Ceci dit, vous vous demandez à juste titre cependant si dans l'évolution des supersystèmes il y a place pour des dimensions imaginaires, esthétiques, visionnaires voire mystiques, émanant des hommes en tant qu'individus ou des collectivités. Je ne vous surprendrais pas en vous répondant que, bien que matérialiste, je serais bien aveugle si je sous-estimais cette dimension “fantasmatique” de l'action humaine, qui se répercute au sein des systèmes anthropotechniques sur les orientations que prennent les technologies. Les neurologues expliquent que le cerveau droit, celui de l'imagination, est en compétition permanente avec le gauche, celui du calcul. C'est sans doute vrai chez les animaux aussi, dans la mesure où leur cerveau est partitionné en aires se partageant les tâches de représentation du monde et d'eux-mêmes au sein de la conscience primaire. Mais c'est évidemment le cas chez les humains. C'est sans doute grâce à cela que dès les origines, les premiers manipulateurs d'outils ont su décoller des comportements plus stéréotypés où s'enfermaient les manieurs d'outils animaux, primates briseurs de noix, corbeaux, etc., Ils ont visionné dans leur imaginaire une idée encore confuse d'eux-mêmes armés de la pierre et s'en servant comme d'une prolongation de leurs corps. On pense qu'une petite mutation génétique, survenue là encore au hasard mais pourtant décisive, leur a permis cette prise de recul ou plutôt ce bond en avant dans le futur – peut-être en même temps qu'ils apprenaient par le geste et des proto-langages à partager ces visions.

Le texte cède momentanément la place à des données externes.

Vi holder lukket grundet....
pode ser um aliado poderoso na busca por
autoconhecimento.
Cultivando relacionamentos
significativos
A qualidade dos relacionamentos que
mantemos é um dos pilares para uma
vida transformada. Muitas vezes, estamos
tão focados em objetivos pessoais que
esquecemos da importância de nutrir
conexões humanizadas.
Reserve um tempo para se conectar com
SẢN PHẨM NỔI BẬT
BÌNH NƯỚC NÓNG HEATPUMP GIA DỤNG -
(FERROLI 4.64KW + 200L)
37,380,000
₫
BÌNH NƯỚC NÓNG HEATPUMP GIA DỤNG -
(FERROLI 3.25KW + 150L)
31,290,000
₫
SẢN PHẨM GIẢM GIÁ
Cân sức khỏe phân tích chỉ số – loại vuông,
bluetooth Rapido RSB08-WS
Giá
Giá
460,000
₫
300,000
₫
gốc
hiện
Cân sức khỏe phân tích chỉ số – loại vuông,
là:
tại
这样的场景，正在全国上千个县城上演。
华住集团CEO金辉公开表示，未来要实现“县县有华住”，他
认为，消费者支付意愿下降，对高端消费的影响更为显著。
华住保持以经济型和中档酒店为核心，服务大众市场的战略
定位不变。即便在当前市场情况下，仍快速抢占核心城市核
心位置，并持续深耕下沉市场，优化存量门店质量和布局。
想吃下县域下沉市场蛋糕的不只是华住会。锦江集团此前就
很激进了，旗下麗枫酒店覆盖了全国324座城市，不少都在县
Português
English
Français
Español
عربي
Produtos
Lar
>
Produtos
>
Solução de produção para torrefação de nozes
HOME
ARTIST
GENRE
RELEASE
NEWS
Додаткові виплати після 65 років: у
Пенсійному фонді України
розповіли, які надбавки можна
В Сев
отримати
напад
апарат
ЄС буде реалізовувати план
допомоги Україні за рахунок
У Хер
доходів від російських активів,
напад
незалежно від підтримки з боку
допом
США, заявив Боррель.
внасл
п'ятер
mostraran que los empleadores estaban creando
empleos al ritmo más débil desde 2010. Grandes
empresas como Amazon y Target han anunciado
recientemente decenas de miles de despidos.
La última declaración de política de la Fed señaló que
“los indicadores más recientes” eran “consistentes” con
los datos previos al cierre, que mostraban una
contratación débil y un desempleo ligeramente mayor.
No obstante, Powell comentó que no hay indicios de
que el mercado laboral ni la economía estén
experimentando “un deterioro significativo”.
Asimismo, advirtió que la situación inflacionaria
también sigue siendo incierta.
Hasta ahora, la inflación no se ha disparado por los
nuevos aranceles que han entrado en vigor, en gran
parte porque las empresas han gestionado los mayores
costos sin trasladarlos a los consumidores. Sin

C'est bien évidemment ce que chacun d'entre nous continue à faire, projeter un Moi halluciné armé de la dernière technologie à la mode, lorsque nous nous imaginons pouvoir améliorer les conditions par lesquelles nous pourrons nous imposer aux autres, à titre individuel ou au nom du groupe. Il est donc essentiel, si l'on veut comprendre un tant soit peu les forces évolutives mettant en oeuvre les divers systèmes anthropotechniques auxquels nous appartenons, d'observer avec les outils adéquats les références esthétiques et métaphysiques qui motivent les humains et post-humains en faisant partie. C'est d'ailleurs ce que vous faites constamment en tant qu'observateur-acteur au sein des jeux géostratégiques qui nous engagent, que nous le voulions ou non.